I don’t think there’s much about hospitals that would shock me anymore Hobie having been a patient and visitor more times than I’d ever wish and having worked in one for years.
Yesterday was my dear mother’s 25th day seriously ill in hospital and I’ve spent all nighters in A&E watching  the antics.

It’s true the nuisance patients put the staff under too much pressure but it doesn’t really relate to this guy’s situation on a Ward from reading the details. Just poor care unfortunately.


----------



## HOBIE (Feb 28, 2018)

The staffs heads are taken up with things what parents should have been doing. I do feel sorry for your mother but what would you think if an "druggy" had the bed next to her & tried to light a fag, then did so ? The whole hospital on the move ?  At leased 2hours in middle of the night. Because he wanted a siggy ! That's one reason why NHS is under pressure   The nice Matron got a punch from him while the hosp security was there. He then got a injection to calm him down. He left early in the morn & signed himself out (prob before he was got at)


----------



## Amigo (Feb 28, 2018)

HOBIE said:


> The staffs heads are taken up with things what parents should have been doing. I do feel sorry for your mother but what would you think if an "druggy" had the bed next to her & tried to light a fag, then did so ? The whole hospital on the move ?  At leased 2hours in middle of the night. Because he wanted a siggy ! That's one reason why NHS is under pressure   The nice Matron got a punch from him while the hosp security was there. He then got a injection to calm him down. He left early in the morn & signed himself out (prob before he was got at)



I’ve been on a Ward myself where this happened Hobie. It’s a disgrace and many hospitals are forced to employ security to deal with these idiots. Yes there are disruptive elements who can take up too much valuable time but there’s no suggestion that was the reason here. 

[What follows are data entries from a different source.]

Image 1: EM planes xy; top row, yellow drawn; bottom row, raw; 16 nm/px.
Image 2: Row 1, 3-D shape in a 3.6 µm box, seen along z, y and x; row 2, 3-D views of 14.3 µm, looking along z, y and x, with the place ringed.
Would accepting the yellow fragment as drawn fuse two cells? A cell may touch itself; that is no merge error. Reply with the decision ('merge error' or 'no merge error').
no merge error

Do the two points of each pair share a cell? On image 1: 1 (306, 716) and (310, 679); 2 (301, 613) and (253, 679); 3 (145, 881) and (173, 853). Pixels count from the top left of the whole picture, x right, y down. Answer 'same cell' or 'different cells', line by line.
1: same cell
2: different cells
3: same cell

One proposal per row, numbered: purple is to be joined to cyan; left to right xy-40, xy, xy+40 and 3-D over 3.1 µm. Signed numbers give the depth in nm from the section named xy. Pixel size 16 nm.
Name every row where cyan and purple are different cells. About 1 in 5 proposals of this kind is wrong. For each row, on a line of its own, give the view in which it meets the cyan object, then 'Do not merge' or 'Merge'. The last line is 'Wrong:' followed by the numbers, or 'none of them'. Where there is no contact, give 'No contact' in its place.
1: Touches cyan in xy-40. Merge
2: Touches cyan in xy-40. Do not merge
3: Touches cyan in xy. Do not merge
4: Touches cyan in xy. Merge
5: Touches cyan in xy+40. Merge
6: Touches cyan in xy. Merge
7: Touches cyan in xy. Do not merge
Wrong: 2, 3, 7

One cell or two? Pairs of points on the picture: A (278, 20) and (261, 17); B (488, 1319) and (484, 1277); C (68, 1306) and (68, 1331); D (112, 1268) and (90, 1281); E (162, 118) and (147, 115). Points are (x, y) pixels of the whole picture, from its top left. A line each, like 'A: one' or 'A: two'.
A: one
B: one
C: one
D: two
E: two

The question is...what has this to do with the GP patient who was left screaming in agony and dirty urine and swab samples left around him? He was in the hospital for 4 weeks and I doubt the staff were distracted dealing with drugged up smokers every night! I think as a GP this guy would know the standard and type of care he should have been receiving. Clearly he didn’t receive it on this occasion hence the official complaint.


----------



## HOBIE (Feb 28, 2018)

The staff had little time to do their job & look after this poor man. I was not there but is this yet another paper report ?


----------



## Amigo (Feb 28, 2018)

HOBIE said:


> The staff had little time to do their job & look after this poor man. I was not there but is this yet another paper report ?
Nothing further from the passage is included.